Meaningful immigration enforcement requires genuine employer accountability. When evidence demonstrates that an employer knowingly violated immigration or labour statutes, investigating authorities should pursue comprehensive investigation, formal prosecution before courts, and sanctions proportionate to the seriousness of violations. These consequences must transcend administrative fines that merely represent deductible business expenses. Directors and labour contractors personally involved in deliberate breaches warrant criminal sanction. Employers with established patterns of repeated violations should face penalties sufficiently severe to deter recurrence and demonstrate that exploitation carries genuine risk. Only when accountability becomes genuinely costly will the financial calculus shift away from exploitative practices.

A substantial portion of undocumented workers become irregular not through personal culpability but through circumstances beyond their control. Employer negligence in permit renewal, deliberate non-renewal designed to suppress worker bargaining power, unlawful transfers to unregistered worksites, abandonment of workers mid-contract, and wage theft that forces workers underground—these mechanisms transform documented workers into irregular status through managerial agency. Immigration assessment procedures should evaluate such workers as potential victims of exploitation rather than presumptively treating them as offenders. Thailand's recent initiatives recognising undocumented workers as trafficking victims entitled to assistance rather than prosecution provide a neighbouring model deserving consideration.

Tenaganita's formal recommendations to the Malaysian government address this accountability deficit directly. The organisation calls for comprehensive investigation and prosecution of employers, company directors, and labour contractors where immigration and labour law violations are substantiated.
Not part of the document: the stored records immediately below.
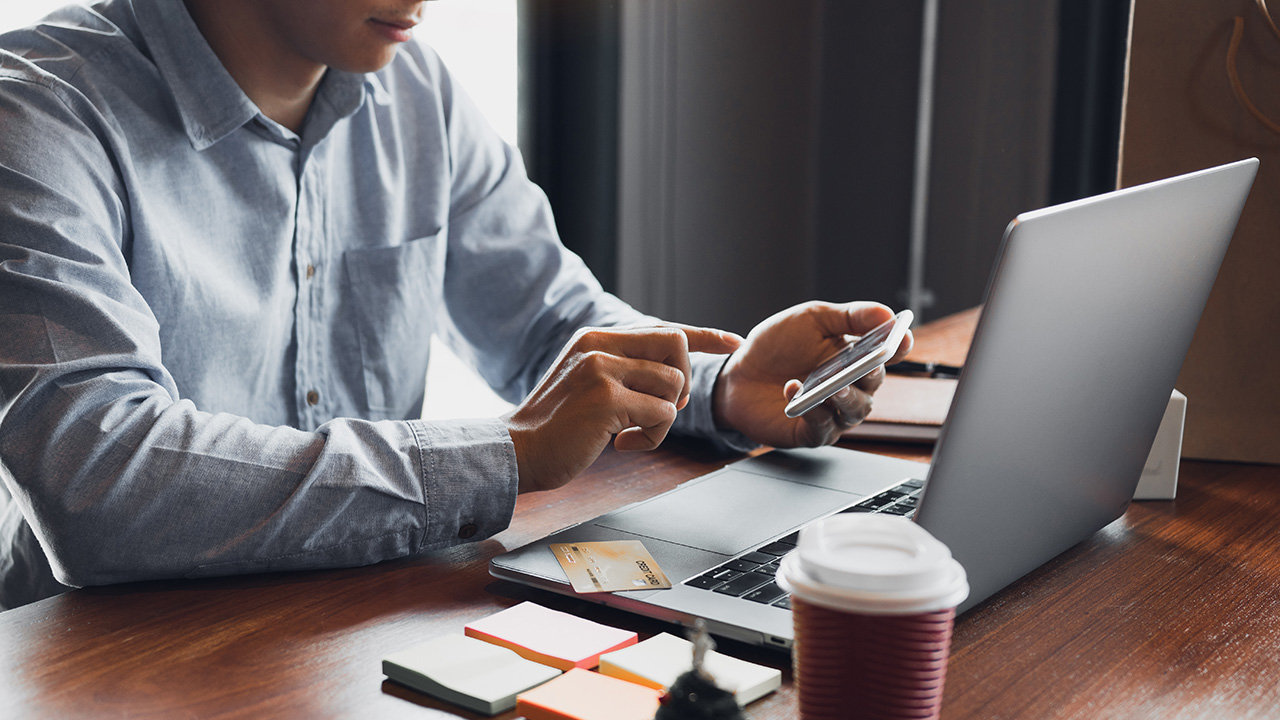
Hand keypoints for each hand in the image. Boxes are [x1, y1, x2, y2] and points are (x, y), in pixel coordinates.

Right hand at [505, 323, 741, 492]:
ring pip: (673, 385)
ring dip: (663, 419)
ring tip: (630, 434)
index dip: (705, 335)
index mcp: (595, 338)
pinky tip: (621, 444)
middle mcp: (600, 345)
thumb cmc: (554, 427)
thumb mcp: (586, 382)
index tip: (734, 342)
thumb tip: (672, 377)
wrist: (515, 451)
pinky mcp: (607, 398)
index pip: (662, 327)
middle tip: (657, 411)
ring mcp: (603, 369)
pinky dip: (651, 437)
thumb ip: (621, 370)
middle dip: (681, 383)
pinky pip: (662, 414)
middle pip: (676, 346)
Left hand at [713, 302, 912, 447]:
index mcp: (855, 356)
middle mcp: (851, 385)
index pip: (888, 352)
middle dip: (869, 372)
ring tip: (832, 386)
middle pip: (874, 383)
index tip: (901, 338)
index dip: (898, 345)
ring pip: (856, 410)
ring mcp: (834, 411)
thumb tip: (886, 314)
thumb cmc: (776, 346)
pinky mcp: (812, 432)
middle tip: (864, 363)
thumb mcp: (812, 319)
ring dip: (847, 397)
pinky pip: (823, 428)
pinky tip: (795, 393)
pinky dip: (814, 412)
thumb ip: (849, 316)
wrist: (738, 374)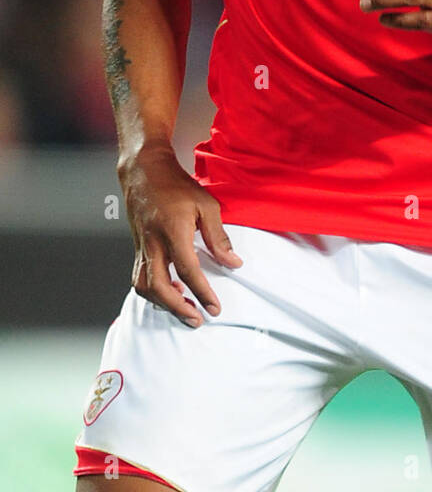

Meaningful sanctions must be imposed on employers demonstrating repeated patterns of breach, with penalties reflecting the gravity of conduct rather than merely constituting an overhead cost. Workers who became undocumented through employer actions should be assessed individually as potential victims warranting protection rather than automatic defendants. Immigration enforcement operations should prioritise justice, proportionality, and genuine accountability rather than disproportionately targeting those with minimal agency.

The philosophical foundation underlying effective immigration law enforcement is straightforward but frequently ignored: legitimate law enforcement cannot mean arresting those with the least power while excusing those bearing the greatest responsibility. A system that criminalises workers while protecting employers who exercise decisive control over employment status and immigration documentation does not enforce the law—it institutionalises injustice. Malaysia's credibility as a nation governed by rule of law depends partly upon whether enforcement mechanisms apply proportionate consequences to culpable actors. A worker arrested because an employer failed to renew documentation experiences enforcement; an employer merely fined continues profiting from violation. This selective justice corrodes both worker protection and rule of law principles.

The true metric for evaluating immigration enforcement should not be arrest statistics or detention numbers, but rather whether genuine accountability attaches to those profiting from legal violations. If Malaysian enforcement operations succeed in detaining hundreds of workers while employers responsible for their irregular status escape investigation, prosecution, or meaningful penalty, then the operation represents procedural legitimacy masking substantive injustice. Until enforcement mechanisms demonstrate equivalent rigour in investigating and prosecuting culpable employers as they exercise toward vulnerable workers, Malaysia's immigration system will remain selective rather than just.